AIM OF THE TASK: Extend the passage on the SolSmart program and solar permitting, picking up right after its final sentence.

DOCUMENT:
━━━━━━━━━━

The Department of Energy began funding the SolSmart program in 2015 to help local communities address solar soft costs. One focus area of the program, which is led by The Solar Foundation and the International City/County Management Association, is to reduce friction throughout the solar permitting process. Jurisdictions interested in growing their solar market can consult the checklist of best practices set by SolSmart to achieve one of three levels of certification. In the two years since, SolSmart adoption is ahead of its target (currently at 211 municipalities and counties designated in 37 states with the end goal originally being 300).
The core issue from the SolSmart team’s vantage point, according to Zach Greene, program director at The Solar Foundation, is the lack of transparency, as many jurisdictions literally no information on what developers need to submit.
“A lot of communities don’t express what their needs are for a permitting package and because of that, a developer might not know what to submit,” Greene says. “When that happens there is a constant back and forth between permitting office and installer about forms needed and spec sheets needed or what diagrams they require. That can add a lot of time to the process, especially depending on the responsiveness of local government.”
This is why a baseline requirement for the Bronze SolSmart designation is an online checklist of requirements for the permitting process. Something that basic is a huge first step for reducing the back and forth and general uncertainty holding back business. For large-scale projects, zoning ordinances usually need to be reviewed in terms of decommissioning and the role the county needs to play. Check out some SolSmart designee success stories here.

━━━━━━━━━━

LISTED ENTRIES:
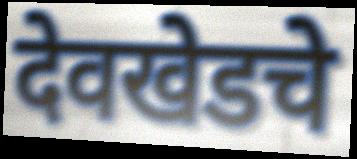
देवखेडचे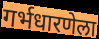
गर्भधारणेला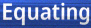
EquatingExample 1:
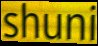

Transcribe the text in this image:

shuni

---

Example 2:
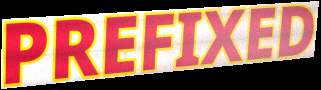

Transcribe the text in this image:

PREFIXED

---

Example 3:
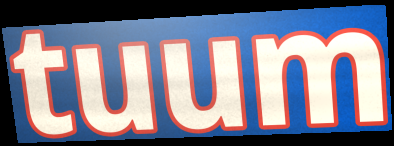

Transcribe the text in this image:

tuum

━━━━━━━━━━

RESULT OF THIS TASK:
For solar installers inching that boulder up the hill, Weiner recommends keeping good notes. “It’s really trial and error,” he says. “In other words, the best way to find out how horribly an AHJ or utility will treat you is to submit an application and just go through the process in a brute-force type of manner. Then, the second step is to keep notes of everything that goes wrong or sideways. Then the next time you encounter that jurisdiction, you’ll be prepared with the experience you gained the last time you visited that office.”
Of course, making calls to chief electrical inspectors and plan checkers to get clarity before submitting applications is great, but the right person is often hard to track down.
“Another solution is to collaborate with other installers,” Weiner says. “If it’s the first time you’ve gone to this AHJ, see if you can find another contractor or buddy who has gone through the process and get the skinny on the situation from him or her, so you don’t have to get surprised throughout the process.”
A slick permitting process is only half the battle because interconnection is often more arduous. In EQ’s 2016 Interconnection report, the researchers found utilities took longer to approve interconnection applications and gain permission to operate (PTO) in 2015 compared to 2014, although the delay increases were much more significant for PTO than for pre-construction applications. For preconstruction waiting periods, the median utility wait time increased from 14 in 2014 to 18 days in 2015; for PTO waiting periods, the median utility wait time increased from 28 in 2014 to 45 days in 2015.
“This is pretty astounding when in some territories, the entire interconnection approval process can take place in less than a week,” Barnes says.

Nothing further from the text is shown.